John Piper menulis, “Perjuangan iman adalah perjuangan untuk tetap bersukacita di dalam Allah.” Artinya, sukacita harus diperjuangkan setiap hari melalui iman dan ketekunan.
IX. Sukacita yang Menjadi Kesaksian Dunia
Sukacita orang percaya merupakan kesaksian yang kuat di tengah dunia yang gelap. Dunia mencari kebahagiaan di luar Allah dan tidak menemukannya. Tetapi ketika orang Kristen hidup dengan sukacita yang tidak bergantung pada keadaan, dunia melihat kemuliaan Kristus yang nyata.
Martyn Lloyd-Jones menulis bahwa salah satu bukti terbesar dari kehidupan Kristen yang sejati adalah “sukacita yang tidak dapat dijelaskan secara alami.” Dalam penderitaan, kehilangan, dan pergumulan, orang percaya tetap memuji Tuhan karena mereka telah menemukan harta yang tidak dapat dicuri.

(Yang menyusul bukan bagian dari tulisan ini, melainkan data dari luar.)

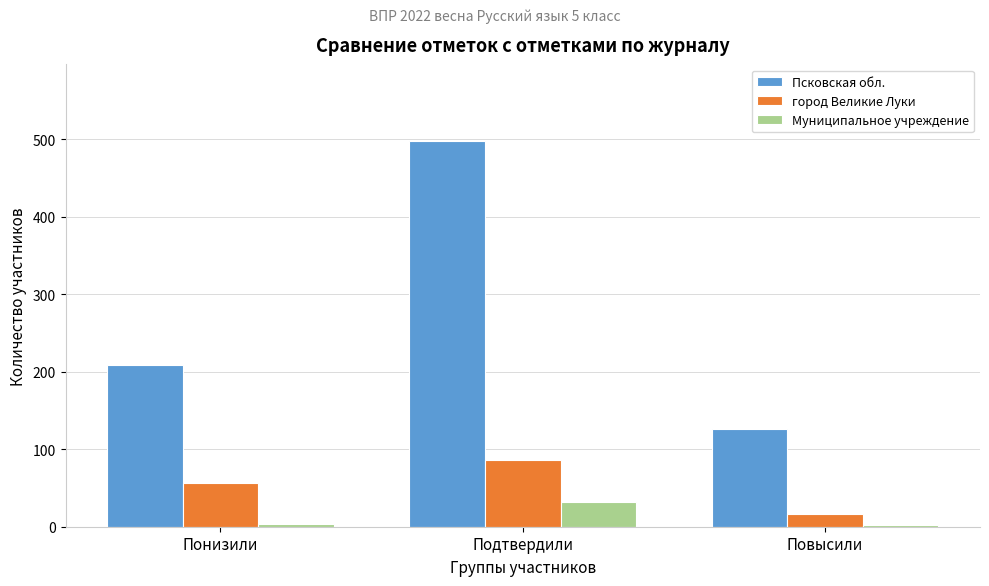

List the series in order of their peak value, lowest first.

Муниципальное учреждение, город Великие Луки, Псковская обл.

X. Kesimpulan: Panggilan untuk Bersukacita dalam Allah
Bersukacita dalam Allah adalah panggilan bagi setiap orang percaya. Itu bukan emosi sementara, melainkan keadaan rohani yang lahir dari hubungan yang hidup dengan Kristus. Allah menciptakan kita untuk menikmati Dia, dan melalui karya penebusan Kristus, kita dipulihkan untuk tujuan itu.
Jonathan Edwards berkata, “Allah adalah satu-satunya kebahagiaan sejati dari makhluk yang berakal budi; tidak ada yang dapat memuaskan hati manusia selain Allah.”
Maka marilah kita memandang kepada Kristus—sumber sukacita sejati. Dalam Dia, kita menemukan kepuasan yang tidak tergoyahkan, kasih yang tidak berkesudahan, dan pengharapan yang kekal.
Sebagaimana Mazmur 73:25–26 menutup dengan indah:
“Siapakah yang kumiliki di sorga selain Engkau? Selain Engkau tidak ada yang kuingini di bumi. Sekalipun dagingku dan hatiku habis lenyap, gunung batuku dan bagianku tetaplah Allah selama-lamanya.”